* [INSTRUCTIONS TO FOLLOW] Work through the records below and copy every line that includes "келiсiмге".

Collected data
+++
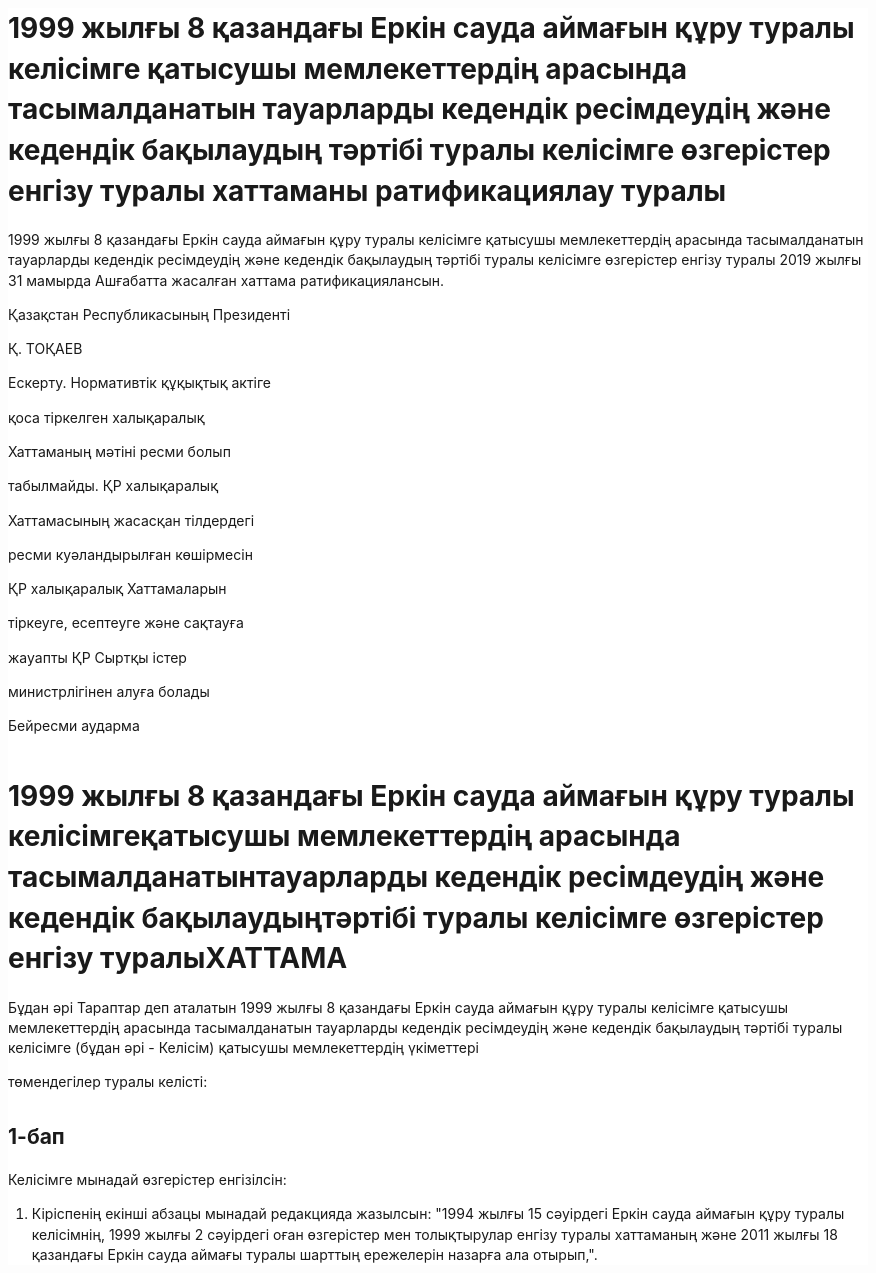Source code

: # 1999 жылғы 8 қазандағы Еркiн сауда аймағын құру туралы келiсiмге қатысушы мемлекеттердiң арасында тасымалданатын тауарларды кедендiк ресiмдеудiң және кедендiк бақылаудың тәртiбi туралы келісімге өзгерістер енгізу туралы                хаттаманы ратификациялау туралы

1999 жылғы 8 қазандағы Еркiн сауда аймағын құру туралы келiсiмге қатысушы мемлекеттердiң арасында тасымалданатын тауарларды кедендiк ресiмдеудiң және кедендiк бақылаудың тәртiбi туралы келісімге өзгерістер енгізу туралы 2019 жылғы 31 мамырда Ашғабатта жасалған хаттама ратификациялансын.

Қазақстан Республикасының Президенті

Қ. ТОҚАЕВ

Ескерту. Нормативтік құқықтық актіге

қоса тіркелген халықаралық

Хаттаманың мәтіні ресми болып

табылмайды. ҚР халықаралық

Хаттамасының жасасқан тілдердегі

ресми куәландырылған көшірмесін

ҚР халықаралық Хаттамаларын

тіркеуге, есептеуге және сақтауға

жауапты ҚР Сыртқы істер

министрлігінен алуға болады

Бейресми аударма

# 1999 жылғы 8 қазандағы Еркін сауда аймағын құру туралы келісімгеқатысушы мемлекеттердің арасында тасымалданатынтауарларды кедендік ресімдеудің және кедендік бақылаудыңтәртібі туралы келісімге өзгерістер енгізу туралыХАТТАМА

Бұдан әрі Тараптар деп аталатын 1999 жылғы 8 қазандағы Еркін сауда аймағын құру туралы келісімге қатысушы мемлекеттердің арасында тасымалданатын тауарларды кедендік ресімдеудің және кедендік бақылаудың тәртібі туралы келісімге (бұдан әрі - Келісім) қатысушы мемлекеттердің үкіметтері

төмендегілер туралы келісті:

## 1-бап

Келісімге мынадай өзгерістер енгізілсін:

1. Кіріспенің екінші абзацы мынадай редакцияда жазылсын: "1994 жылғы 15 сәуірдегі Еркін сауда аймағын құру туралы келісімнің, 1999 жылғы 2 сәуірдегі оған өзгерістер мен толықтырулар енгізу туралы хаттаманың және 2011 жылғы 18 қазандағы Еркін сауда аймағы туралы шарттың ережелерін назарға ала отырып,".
+++
* [WRITTEN SOLUTION]
: # 1999 жылғы 8 қазандағы Еркiн сауда аймағын құру туралы келiсiмге қатысушы мемлекеттердiң арасында тасымалданатын тауарларды кедендiк ресiмдеудiң және кедендiк бақылаудың тәртiбi туралы келісімге өзгерістер енгізу туралы                хаттаманы ратификациялау туралы
1999 жылғы 8 қазандағы Еркiн сауда аймағын құру туралы келiсiмге қатысушы мемлекеттердiң арасында тасымалданатын тауарларды кедендiк ресiмдеудiң және кедендiк бақылаудың тәртiбi туралы келісімге өзгерістер енгізу туралы 2019 жылғы 31 мамырда Ашғабатта жасалған хаттама ратификациялансын.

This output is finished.